### EXERCISE TASK A
Reproduce the passage of the text on emergency call requirements below, word for word, starting with "Requirements for Emergency Context Resolution with Internet" and going on through "memo is unlimited.".

### SUPPLIED TEXT
· · · ·

Requirements for Emergency Context Resolution with Internet Technologies
RFC 5012
Network Working Group H. Schulzrinne
Request for Comments: 5012 Columbia U.
Category: Informational R. Marshall, Ed.
TCS
January 2008
Requirements for Emergency Context Resolution with
Internet Technologies
Status of This Memo
This memo provides information for the Internet community. It does
not specify an Internet standard of any kind. Distribution of this
memo is unlimited.
Abstract
This document defines terminology and enumerates requirements for the
context resolution of emergency calls placed by the public using
voice-over-IP (VoIP) and general Internet multimedia systems, where
Internet protocols are used end to end.

· · · ·

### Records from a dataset
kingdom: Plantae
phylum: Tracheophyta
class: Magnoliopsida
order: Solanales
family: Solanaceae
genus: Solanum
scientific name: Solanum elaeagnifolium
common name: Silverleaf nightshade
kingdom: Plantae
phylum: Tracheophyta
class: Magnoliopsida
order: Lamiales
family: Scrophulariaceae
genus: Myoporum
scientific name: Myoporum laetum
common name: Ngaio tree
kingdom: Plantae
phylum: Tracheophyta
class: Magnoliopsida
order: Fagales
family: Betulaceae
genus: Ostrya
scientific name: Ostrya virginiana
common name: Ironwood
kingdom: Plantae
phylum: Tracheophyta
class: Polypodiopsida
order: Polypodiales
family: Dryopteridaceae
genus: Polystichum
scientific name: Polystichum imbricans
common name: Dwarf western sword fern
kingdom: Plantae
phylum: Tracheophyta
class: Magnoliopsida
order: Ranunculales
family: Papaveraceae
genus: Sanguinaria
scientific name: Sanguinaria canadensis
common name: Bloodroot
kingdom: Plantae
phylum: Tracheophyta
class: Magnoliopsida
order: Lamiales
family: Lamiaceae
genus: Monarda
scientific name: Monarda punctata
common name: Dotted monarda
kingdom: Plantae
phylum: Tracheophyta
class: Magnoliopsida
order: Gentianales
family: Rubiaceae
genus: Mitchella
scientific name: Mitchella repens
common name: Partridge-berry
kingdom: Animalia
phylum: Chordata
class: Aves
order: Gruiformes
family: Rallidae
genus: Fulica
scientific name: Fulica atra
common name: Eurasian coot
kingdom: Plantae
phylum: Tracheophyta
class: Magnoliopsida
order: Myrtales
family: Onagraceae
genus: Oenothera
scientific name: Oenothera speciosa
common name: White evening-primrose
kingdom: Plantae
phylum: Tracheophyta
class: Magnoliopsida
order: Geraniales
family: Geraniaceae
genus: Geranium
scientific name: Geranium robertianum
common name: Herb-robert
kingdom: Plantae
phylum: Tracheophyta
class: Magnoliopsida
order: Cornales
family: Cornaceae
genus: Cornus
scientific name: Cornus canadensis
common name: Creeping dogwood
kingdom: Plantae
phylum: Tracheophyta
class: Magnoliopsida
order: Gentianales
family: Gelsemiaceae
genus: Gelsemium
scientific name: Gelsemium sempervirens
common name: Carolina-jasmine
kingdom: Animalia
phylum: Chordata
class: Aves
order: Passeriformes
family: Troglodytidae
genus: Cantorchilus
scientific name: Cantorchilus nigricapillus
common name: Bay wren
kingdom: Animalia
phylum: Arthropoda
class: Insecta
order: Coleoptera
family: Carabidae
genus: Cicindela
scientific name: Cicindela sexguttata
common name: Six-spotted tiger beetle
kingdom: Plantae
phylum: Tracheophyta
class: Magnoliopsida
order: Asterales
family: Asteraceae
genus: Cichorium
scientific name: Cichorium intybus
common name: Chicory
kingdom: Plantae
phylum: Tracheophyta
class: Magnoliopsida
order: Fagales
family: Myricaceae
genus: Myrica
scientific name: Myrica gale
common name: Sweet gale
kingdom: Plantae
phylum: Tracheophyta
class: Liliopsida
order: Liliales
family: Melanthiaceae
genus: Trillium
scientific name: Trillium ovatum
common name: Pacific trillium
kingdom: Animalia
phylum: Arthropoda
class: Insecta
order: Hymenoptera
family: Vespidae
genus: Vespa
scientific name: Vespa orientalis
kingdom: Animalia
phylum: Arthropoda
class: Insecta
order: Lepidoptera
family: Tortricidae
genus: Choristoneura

· · · ·

### EXERCISE TASK B
Duplicate the records character for character, starting with the line containing "common name: Dotted monarda" and going on through the final line of the records.

### CORRECT RESPONSE A
Requirements for Emergency Context Resolution with Internet Technologies
RFC 5012
Network Working Group H. Schulzrinne
Request for Comments: 5012 Columbia U.
Category: Informational R. Marshall, Ed.
TCS
January 2008
Requirements for Emergency Context Resolution with
Internet Technologies
Status of This Memo
This memo provides information for the Internet community. It does
not specify an Internet standard of any kind. Distribution of this
memo is unlimited.

### CORRECT RESPONSE B
common name: Dotted monarda
kingdom: Plantae
phylum: Tracheophyta
class: Magnoliopsida
order: Gentianales
family: Rubiaceae
genus: Mitchella
scientific name: Mitchella repens
common name: Partridge-berry
kingdom: Animalia
phylum: Chordata
class: Aves
order: Gruiformes
family: Rallidae
genus: Fulica
scientific name: Fulica atra
common name: Eurasian coot
kingdom: Plantae
phylum: Tracheophyta
class: Magnoliopsida
order: Myrtales
family: Onagraceae
genus: Oenothera
scientific name: Oenothera speciosa
common name: White evening-primrose
kingdom: Plantae
phylum: Tracheophyta
class: Magnoliopsida
order: Geraniales
family: Geraniaceae
genus: Geranium
scientific name: Geranium robertianum
common name: Herb-robert
kingdom: Plantae
phylum: Tracheophyta
class: Magnoliopsida
order: Cornales
family: Cornaceae
genus: Cornus
scientific name: Cornus canadensis
common name: Creeping dogwood
kingdom: Plantae
phylum: Tracheophyta
class: Magnoliopsida
order: Gentianales
family: Gelsemiaceae
genus: Gelsemium
scientific name: Gelsemium sempervirens
common name: Carolina-jasmine
kingdom: Animalia
phylum: Chordata
class: Aves
order: Passeriformes
family: Troglodytidae
genus: Cantorchilus
scientific name: Cantorchilus nigricapillus
common name: Bay wren
kingdom: Animalia
phylum: Arthropoda
class: Insecta
order: Coleoptera
family: Carabidae
genus: Cicindela
scientific name: Cicindela sexguttata
common name: Six-spotted tiger beetle
kingdom: Plantae
phylum: Tracheophyta
class: Magnoliopsida
order: Asterales
family: Asteraceae
genus: Cichorium
scientific name: Cichorium intybus
common name: Chicory
kingdom: Plantae
phylum: Tracheophyta
class: Magnoliopsida
order: Fagales
family: Myricaceae
genus: Myrica
scientific name: Myrica gale
common name: Sweet gale
kingdom: Plantae
phylum: Tracheophyta
class: Liliopsida
order: Liliales
family: Melanthiaceae
genus: Trillium
scientific name: Trillium ovatum
common name: Pacific trillium
kingdom: Animalia
phylum: Arthropoda
class: Insecta
order: Hymenoptera
family: Vespidae
genus: Vespa
scientific name: Vespa orientalis
kingdom: Animalia
phylum: Arthropoda
class: Insecta
order: Lepidoptera
family: Tortricidae
genus: Choristoneura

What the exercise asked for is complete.